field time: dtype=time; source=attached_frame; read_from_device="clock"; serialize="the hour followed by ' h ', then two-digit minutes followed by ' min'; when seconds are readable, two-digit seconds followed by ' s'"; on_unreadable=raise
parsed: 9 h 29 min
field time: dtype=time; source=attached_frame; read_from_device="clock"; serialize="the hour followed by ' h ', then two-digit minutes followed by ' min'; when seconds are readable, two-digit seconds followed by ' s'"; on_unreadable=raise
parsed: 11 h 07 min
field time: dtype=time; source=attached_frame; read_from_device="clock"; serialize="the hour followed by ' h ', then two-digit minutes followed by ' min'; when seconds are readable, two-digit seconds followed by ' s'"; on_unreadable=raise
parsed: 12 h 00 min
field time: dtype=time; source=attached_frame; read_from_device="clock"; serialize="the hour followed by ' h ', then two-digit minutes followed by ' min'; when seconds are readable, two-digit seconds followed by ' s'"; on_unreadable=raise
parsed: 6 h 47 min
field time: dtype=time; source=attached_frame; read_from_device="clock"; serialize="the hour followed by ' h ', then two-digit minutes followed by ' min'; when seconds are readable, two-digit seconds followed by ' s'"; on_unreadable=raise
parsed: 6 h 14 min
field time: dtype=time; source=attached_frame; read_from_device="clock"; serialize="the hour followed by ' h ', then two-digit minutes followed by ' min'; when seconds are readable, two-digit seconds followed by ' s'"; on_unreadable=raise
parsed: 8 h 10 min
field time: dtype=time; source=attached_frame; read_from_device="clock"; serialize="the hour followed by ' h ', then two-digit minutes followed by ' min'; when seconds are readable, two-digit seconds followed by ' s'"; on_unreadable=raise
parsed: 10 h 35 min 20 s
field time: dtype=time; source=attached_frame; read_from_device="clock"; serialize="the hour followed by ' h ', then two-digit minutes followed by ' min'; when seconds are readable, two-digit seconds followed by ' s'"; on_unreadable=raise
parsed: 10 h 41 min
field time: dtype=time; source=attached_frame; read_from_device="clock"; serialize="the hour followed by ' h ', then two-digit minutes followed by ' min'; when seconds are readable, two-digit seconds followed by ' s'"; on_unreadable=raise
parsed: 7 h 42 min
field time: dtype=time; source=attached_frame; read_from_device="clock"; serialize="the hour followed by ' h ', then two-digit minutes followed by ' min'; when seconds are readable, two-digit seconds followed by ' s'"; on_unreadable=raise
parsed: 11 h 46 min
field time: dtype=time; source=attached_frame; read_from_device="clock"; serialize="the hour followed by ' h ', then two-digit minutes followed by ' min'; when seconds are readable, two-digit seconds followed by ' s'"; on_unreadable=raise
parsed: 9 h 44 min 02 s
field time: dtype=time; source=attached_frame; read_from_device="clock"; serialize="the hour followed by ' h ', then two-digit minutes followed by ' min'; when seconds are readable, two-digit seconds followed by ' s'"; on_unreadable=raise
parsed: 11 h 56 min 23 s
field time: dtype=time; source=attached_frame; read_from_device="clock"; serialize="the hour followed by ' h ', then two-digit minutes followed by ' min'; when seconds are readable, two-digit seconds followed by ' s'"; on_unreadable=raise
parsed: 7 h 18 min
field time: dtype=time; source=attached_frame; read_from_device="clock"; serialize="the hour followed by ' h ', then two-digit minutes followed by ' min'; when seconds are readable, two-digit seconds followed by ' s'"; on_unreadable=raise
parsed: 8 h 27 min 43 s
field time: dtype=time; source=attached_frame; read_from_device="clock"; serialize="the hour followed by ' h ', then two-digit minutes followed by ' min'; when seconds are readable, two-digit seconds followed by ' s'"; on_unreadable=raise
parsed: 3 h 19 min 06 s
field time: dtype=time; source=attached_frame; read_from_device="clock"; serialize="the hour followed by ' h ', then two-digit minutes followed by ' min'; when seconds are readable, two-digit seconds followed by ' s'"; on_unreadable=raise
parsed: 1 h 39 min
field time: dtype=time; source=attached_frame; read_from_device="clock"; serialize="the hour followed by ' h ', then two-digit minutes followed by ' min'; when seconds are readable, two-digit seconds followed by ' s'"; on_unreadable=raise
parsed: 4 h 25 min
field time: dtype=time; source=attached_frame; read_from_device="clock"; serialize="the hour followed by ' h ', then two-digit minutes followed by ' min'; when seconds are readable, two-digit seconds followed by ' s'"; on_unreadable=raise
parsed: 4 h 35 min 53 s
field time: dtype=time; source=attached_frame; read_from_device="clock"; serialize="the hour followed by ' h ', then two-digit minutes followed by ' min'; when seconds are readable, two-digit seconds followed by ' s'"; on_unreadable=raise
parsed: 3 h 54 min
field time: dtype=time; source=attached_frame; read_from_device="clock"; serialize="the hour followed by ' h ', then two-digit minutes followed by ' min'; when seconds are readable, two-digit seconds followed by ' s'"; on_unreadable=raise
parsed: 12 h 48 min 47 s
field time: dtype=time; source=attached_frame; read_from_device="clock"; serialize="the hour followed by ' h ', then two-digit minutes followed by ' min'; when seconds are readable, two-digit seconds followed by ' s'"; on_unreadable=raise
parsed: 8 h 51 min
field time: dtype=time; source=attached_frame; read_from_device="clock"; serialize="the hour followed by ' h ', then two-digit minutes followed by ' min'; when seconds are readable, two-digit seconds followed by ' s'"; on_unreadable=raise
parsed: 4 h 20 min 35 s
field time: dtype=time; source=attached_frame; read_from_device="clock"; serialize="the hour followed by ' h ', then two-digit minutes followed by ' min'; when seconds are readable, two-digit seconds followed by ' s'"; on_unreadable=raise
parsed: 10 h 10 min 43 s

+ + + + +

**Set exercise**. Recast every line of the material above as a numbered list, leaving out any blank lines.

**Worked solution**.
1. field time: dtype=time; source=attached_frame; read_from_device="clock"; serialize="the hour followed by ' h ', then two-digit minutes followed by ' min'; when seconds are readable, two-digit seconds followed by ' s'"; on_unreadable=raise
2. parsed: 9 h 29 min
3. field time: dtype=time; source=attached_frame; read_from_device="clock"; serialize="the hour followed by ' h ', then two-digit minutes followed by ' min'; when seconds are readable, two-digit seconds followed by ' s'"; on_unreadable=raise
4. parsed: 11 h 07 min
5. field time: dtype=time; source=attached_frame; read_from_device="clock"; serialize="the hour followed by ' h ', then two-digit minutes followed by ' min'; when seconds are readable, two-digit seconds followed by ' s'"; on_unreadable=raise
6. parsed: 12 h 00 min
7. field time: dtype=time; source=attached_frame; read_from_device="clock"; serialize="the hour followed by ' h ', then two-digit minutes followed by ' min'; when seconds are readable, two-digit seconds followed by ' s'"; on_unreadable=raise
8. parsed: 6 h 47 min
9. field time: dtype=time; source=attached_frame; read_from_device="clock"; serialize="the hour followed by ' h ', then two-digit minutes followed by ' min'; when seconds are readable, two-digit seconds followed by ' s'"; on_unreadable=raise
10. parsed: 6 h 14 min
11. field time: dtype=time; source=attached_frame; read_from_device="clock"; serialize="the hour followed by ' h ', then two-digit minutes followed by ' min'; when seconds are readable, two-digit seconds followed by ' s'"; on_unreadable=raise
12. parsed: 8 h 10 min
13. field time: dtype=time; source=attached_frame; read_from_device="clock"; serialize="the hour followed by ' h ', then two-digit minutes followed by ' min'; when seconds are readable, two-digit seconds followed by ' s'"; on_unreadable=raise
14. parsed: 10 h 35 min 20 s
15. field time: dtype=time; source=attached_frame; read_from_device="clock"; serialize="the hour followed by ' h ', then two-digit minutes followed by ' min'; when seconds are readable, two-digit seconds followed by ' s'"; on_unreadable=raise
16. parsed: 10 h 41 min
17. field time: dtype=time; source=attached_frame; read_from_device="clock"; serialize="the hour followed by ' h ', then two-digit minutes followed by ' min'; when seconds are readable, two-digit seconds followed by ' s'"; on_unreadable=raise
18. parsed: 7 h 42 min
19. field time: dtype=time; source=attached_frame; read_from_device="clock"; serialize="the hour followed by ' h ', then two-digit minutes followed by ' min'; when seconds are readable, two-digit seconds followed by ' s'"; on_unreadable=raise
20. parsed: 11 h 46 min
21. field time: dtype=time; source=attached_frame; read_from_device="clock"; serialize="the hour followed by ' h ', then two-digit minutes followed by ' min'; when seconds are readable, two-digit seconds followed by ' s'"; on_unreadable=raise
22. parsed: 9 h 44 min 02 s
23. field time: dtype=time; source=attached_frame; read_from_device="clock"; serialize="the hour followed by ' h ', then two-digit minutes followed by ' min'; when seconds are readable, two-digit seconds followed by ' s'"; on_unreadable=raise
24. parsed: 11 h 56 min 23 s
25. field time: dtype=time; source=attached_frame; read_from_device="clock"; serialize="the hour followed by ' h ', then two-digit minutes followed by ' min'; when seconds are readable, two-digit seconds followed by ' s'"; on_unreadable=raise
26. parsed: 7 h 18 min
27. field time: dtype=time; source=attached_frame; read_from_device="clock"; serialize="the hour followed by ' h ', then two-digit minutes followed by ' min'; when seconds are readable, two-digit seconds followed by ' s'"; on_unreadable=raise
28. parsed: 8 h 27 min 43 s
29. field time: dtype=time; source=attached_frame; read_from_device="clock"; serialize="the hour followed by ' h ', then two-digit minutes followed by ' min'; when seconds are readable, two-digit seconds followed by ' s'"; on_unreadable=raise
30. parsed: 3 h 19 min 06 s
31. field time: dtype=time; source=attached_frame; read_from_device="clock"; serialize="the hour followed by ' h ', then two-digit minutes followed by ' min'; when seconds are readable, two-digit seconds followed by ' s'"; on_unreadable=raise
32. parsed: 1 h 39 min
33. field time: dtype=time; source=attached_frame; read_from_device="clock"; serialize="the hour followed by ' h ', then two-digit minutes followed by ' min'; when seconds are readable, two-digit seconds followed by ' s'"; on_unreadable=raise
34. parsed: 4 h 25 min
35. field time: dtype=time; source=attached_frame; read_from_device="clock"; serialize="the hour followed by ' h ', then two-digit minutes followed by ' min'; when seconds are readable, two-digit seconds followed by ' s'"; on_unreadable=raise
36. parsed: 4 h 35 min 53 s
37. field time: dtype=time; source=attached_frame; read_from_device="clock"; serialize="the hour followed by ' h ', then two-digit minutes followed by ' min'; when seconds are readable, two-digit seconds followed by ' s'"; on_unreadable=raise
38. parsed: 3 h 54 min
39. field time: dtype=time; source=attached_frame; read_from_device="clock"; serialize="the hour followed by ' h ', then two-digit minutes followed by ' min'; when seconds are readable, two-digit seconds followed by ' s'"; on_unreadable=raise
40. parsed: 12 h 48 min 47 s
41. field time: dtype=time; source=attached_frame; read_from_device="clock"; serialize="the hour followed by ' h ', then two-digit minutes followed by ' min'; when seconds are readable, two-digit seconds followed by ' s'"; on_unreadable=raise
42. parsed: 8 h 51 min
43. field time: dtype=time; source=attached_frame; read_from_device="clock"; serialize="the hour followed by ' h ', then two-digit minutes followed by ' min'; when seconds are readable, two-digit seconds followed by ' s'"; on_unreadable=raise
44. parsed: 4 h 20 min 35 s
45. field time: dtype=time; source=attached_frame; read_from_device="clock"; serialize="the hour followed by ' h ', then two-digit minutes followed by ' min'; when seconds are readable, two-digit seconds followed by ' s'"; on_unreadable=raise
46. parsed: 10 h 10 min 43 s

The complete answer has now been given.